Document passage:
--- START ---

SA Bugzilla – Bug 3750
decode_attachments not used
Last modified: 2004-09-04 20:58:37 UTC
I am the author of MailScanner. In previous versions I have added a decode_attachments property which tells SA to decode binary attachments so I can find readable ASCII strings inside them. 3.0.0-rc3 includes the "decode_attachments" property, but then does nothing with it. If you could make this property cause the decoding of all attachments, and not just text ones, it would be great. I can't work out in 3 where to add my own patch for decoding all attachments. A pointer where to patch this would suffice, but an integrated solution would be best. Many thanks! Jules.
Subject: Re: New: decode_attachments not used On Sat, Sep 04, 2004 at 02:31:10PM -0700, bugzilla-daemon@bugzilla.spamassassin.org wrote: > 3.0.0-rc3 includes the "decode_attachments" property, but then does nothing with > it. If you could make this property cause the decoding of all attachments, and > not just text ones, it would be great. I'm missing something. If you added in the property (grep returns no hits for "decode_attachments" in 2.6x and 3.x code), then we're not going to be able to change the behavior of the code that was added. > I can't work out in 3 where to add my own patch for decoding all attachments. A > pointer where to patch this would suffice, but an integrated solution would be best. You don't need to patch 3.0 for that. :) The internal representation of the message is a tree with all the MIME parts in different nodes. If you want to go through and get the decoded versions of all the parts that are leaf nodes (aka: not multipart/*, subparsed message/*, etc), you could use find_parts() to return the nodes you're interested in, and then call decode() on each part. Ala: my $sa = new Mail::SpamAssassin(...); my $msg = $sa->parse($msg, 1); foreach my $p ($msg->find_parts(qr/./, 1)) { my $decoded_part = $p->decode(); ... } $decoded_part is a scalar which has the decoded part in it. The Mail::SpamAssassin::Message and Mail::SpamAssassin::Message::Node POD has more information about this stuff. It's sounding more like you have questions related to updating MailScanner to work with the 3.0 API, rather than this being a bug or enhancement request. If so, we can close this ticket as WFM and take the discussion to the dev@spamassassin.apache.org list.

--- END ---

To-do item A: Please summarize the decode_attachments bug thread above in two sentences.
To-do item B: Write what comes next in the decode_attachments bug thread, starting after its final sentence.

Given information:
--- START ---

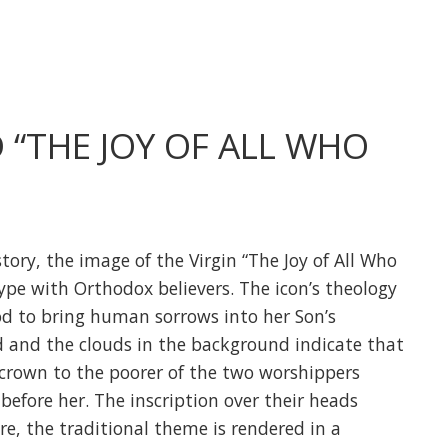
“THE JOY OF ALL WHO
tory, the image of the Virgin “The Joy of All Who
ype with Orthodox believers. The icon’s theology
od to bring human sorrows into her Son’s
 and the clouds in the background indicate that
 crown to the poorer of the two worshippers
before her. The inscription over their heads
re, the traditional theme is rendered in a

--- END ---

Expected output A: The author of MailScanner reports that SpamAssassin 3.0.0-rc3 includes a "decode_attachments" property but does nothing with it, and asks for it to decode all attachments or for a pointer on where to patch. A reply notes that grep finds no "decode_attachments" in the 2.6x or 3.x code, explains that calling find_parts() and then decode() on each part returns the decoded leaf MIME parts without patching 3.0, and proposes closing the ticket as WFM and moving the discussion to the dev@spamassassin.apache.org list if the issue is really about updating MailScanner to the 3.0 API.

Expected output B:
Okay, it must have appeared in Conf.pm after I (partially) unsuccessfully tried to apply my patch to Conf.pm. Sorry about that. I will read the docs for the new API rather more closely and see how to read individual non-text attachments, as this has changed somewhat since 2.6x. Sorry for bothering you, but thankyou for your time. Jules.
Just had another think. What I need is to be able to apply all the SA rules in the current object to non-text attachments. 2.6x only worked on text attachments (and html and variants of course). I need to apply my rules to *all* attachments, regardless of whether they are text or not. I need to work on Microsoft Word document attachments, Excel spreadsheets, all sorts of stuff like that. Will 3.x work on all binary attachments? If not, how do I pursuade it to do it? Thanks.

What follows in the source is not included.